How to do the switch detection of TWS headset design?
TWS needs to detect the opening and closing of the charging compartment cover and whether the headset is in place. In this detection function, the Hall device is favored by more and more customers because of its sensitive response, small size, and low power consumption. In this article, we will introduce common switch monitoring solutions in the market, and the application of TI Hall sensor technology in TWS headsets.
Conventional switch detection scheme
Mechanical bullet detection
The mechanical spring needle has a simple structure and high accuracy requirements, but it has a short service life and is easily affected by dust, water vapor, vibration and other factors. The contacts are easy to rust, and metal fatigue damage is extremely easy to occur.
Reed switch detection
Magnetic reed detection is to seal the contacts containing precious metal materials in the glass tube by magnet induction. Therefore, the switch is not affected by moisture or other environmental factors, and the contacts will not be oxidized. The disadvantages are large size, difficult installation, and easy damage.
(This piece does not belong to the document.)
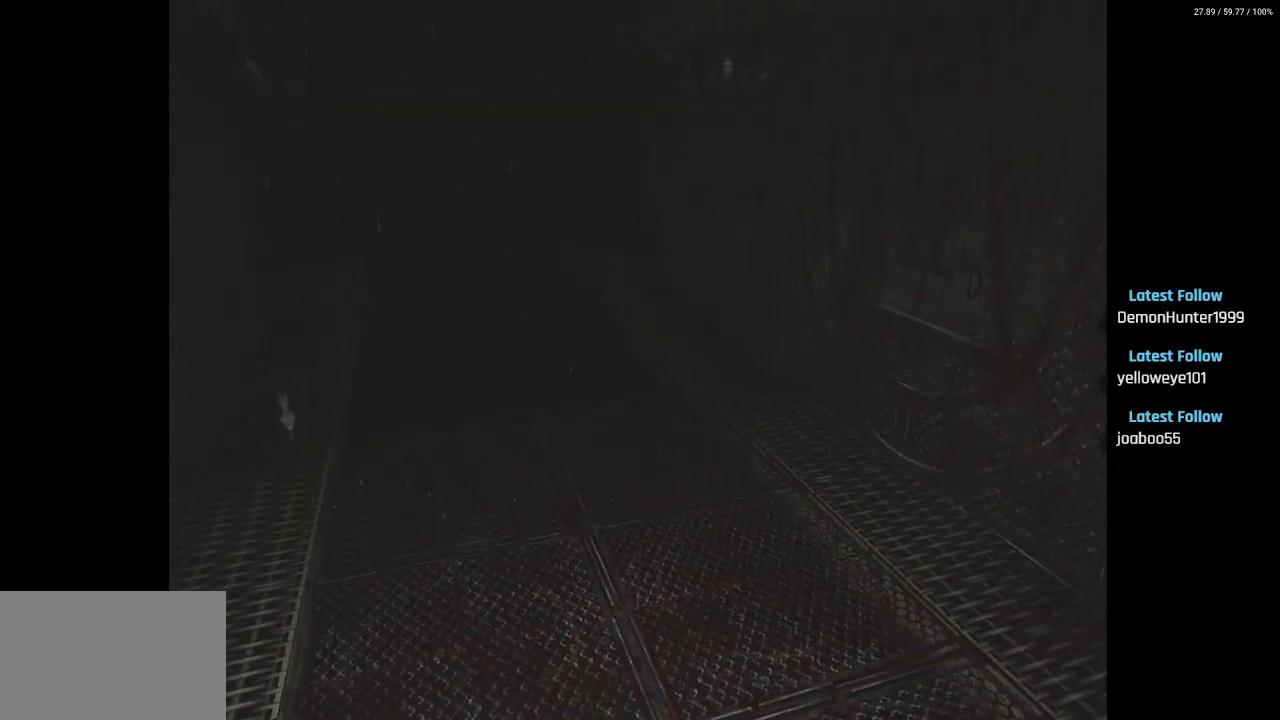
{"dt_ms": 500, "buttons": ["R2", "DPAD_DOWN", "DPAD_LEFT"], "left_stick": "center", "right_stick": "center", "events": [[50, "L2", "up"], [483, "DPAD_LEFT", "down"]]}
Infrared photoelectric switch detection
The infrared photoelectric switch installs the light transmitter and receiver face to face on both sides of a slot. The illuminator emits infrared light, and the receiver can receive the light when the cover is opened. When the cover is closed, the light in the slot is blocked, and the photoelectric switch is activated. The advantage of this scheme is that the detection speed is fast, but the power consumption is large, and it is also afraid of factors such as dust, water and vapor.
Hall switch detection
The Hall effect is used to detect changes in the magnetic field. Compared with reeds and mechanical switches, its digital output is clean and stable, without jitter, no impact, etc., long life and vibration resistance; compared to infrared light Detection, this detection method is not afraid of oil pollution, water vapor and salt spray pollution or corrosion, not afraid of dust, low power consumption, small size, light weight, easy installation. More and more TWS earphones have begun to choose switching Hall devices, and earphone insertion detection has gradually changed from a mechanical spring needle solution to Hall detection.
Hall effect and the principle of Hall sensor technology
The Hall effect is a process in which the carriers inside the energized solid conductor are shifted by the Lorentz force in the magnetic field, and then the induced voltage difference is generated, and finally the Lorentz force and the electric field force are balanced. Hall effect is often used in magnetic field measurement, electrical signal measurement and other directions.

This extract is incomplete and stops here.